Both Abraham and St. Patrick exemplified this conversion and blessing with their lives. They became blessings for the nations, spreading the faith beyond the borders of the lands in which they lived. As bishop, St. Patrick – and the holy men and women who came after him, such as St. Brigid of Kildare and St. Columba – established monasteries throughout Ireland. These monasteries brought forth missionaries to the rest of Britain and mainland Europe. Crocker also wrote that the Irish “became masters of rhetoric and scholarship, which were elsewhere being trampled under barbarian heels. Irish monks would thus become the tutors of Europe.”
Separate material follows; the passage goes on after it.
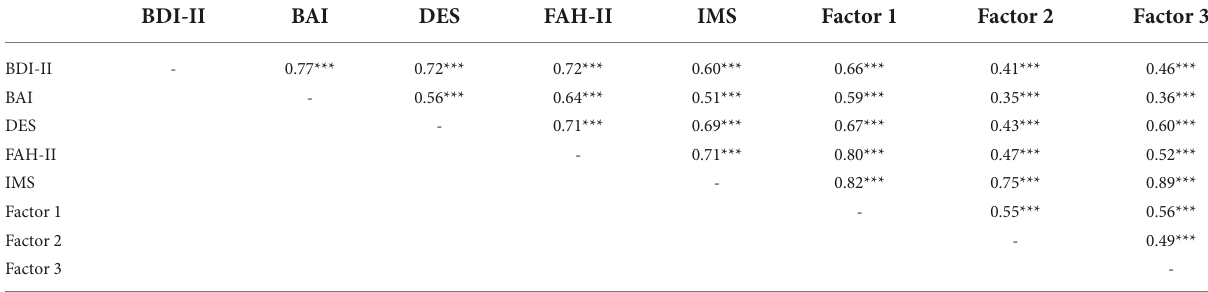
TABLE 4 Pearson’s correlations between the sum scores of used questionnaires measuring depressive symptoms, anxiety symptoms, depressive expectations, and psychological inflexibility as well as the sum score of the immunization scale (IMS) and the three factors of the IMS negative expectations, assimilation, and cognitive immunization (study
“Green martyrdom” became an attribute of Irish monasticism. Thomas Cahill spoke of this in his book “How the Irish Saved Civilization: The Untold Story of Ireland’s Heroic Role from the Fall of Rome to the Rise of Medieval Europe.” Knowing that unlike the martyrs, they would not lose their lives for God, they chose to give them up in a different way – by “leaving behind the comforts and pleasures of ordinary human society” to inhabit desolate places “to study the scriptures and commune with God,” wrote Cahill.

Irish aestheticism sacrificed everything to deepen the relationship between men and God, the same way that Abraham was willing to sacrifice everything – including his own son – in his devotion to God. This was rewarded with descendants as numerous as the stars, as the Genesis reading proclaimed. 

Years after St. Patrick converted much of Ireland, the Irish converted their neighbors. Cahill continued: “Just as the new English invaded the old Celtic territories, the Irish monks launched a spiritual invasion of England from their island monastery of Lindisfarne in the northeast corner of Northumbria, establishing new monasteries in brisk succession.” Similar to Abraham are the sundry heirs of St. Patrick, the beneficiaries of his evangelization.

In the Diocese of Fort Wayne-South Bend alone, there are six churches named for the great saint: one in both Fort Wayne and South Bend, Arcola, Walkerton, Ligonier and an oratory in Lagro. These parishes and others not named for St. Patrick were established and built by Irish immigrants who came to northeast Indiana for work, carrying their faith with them.

As Father Okoye indicated in his homily, all Christians who hear God’s call and allow themselves to be transformed through obedience can do great things for the Lord, spreading the faith as Abraham and St. Patrick did.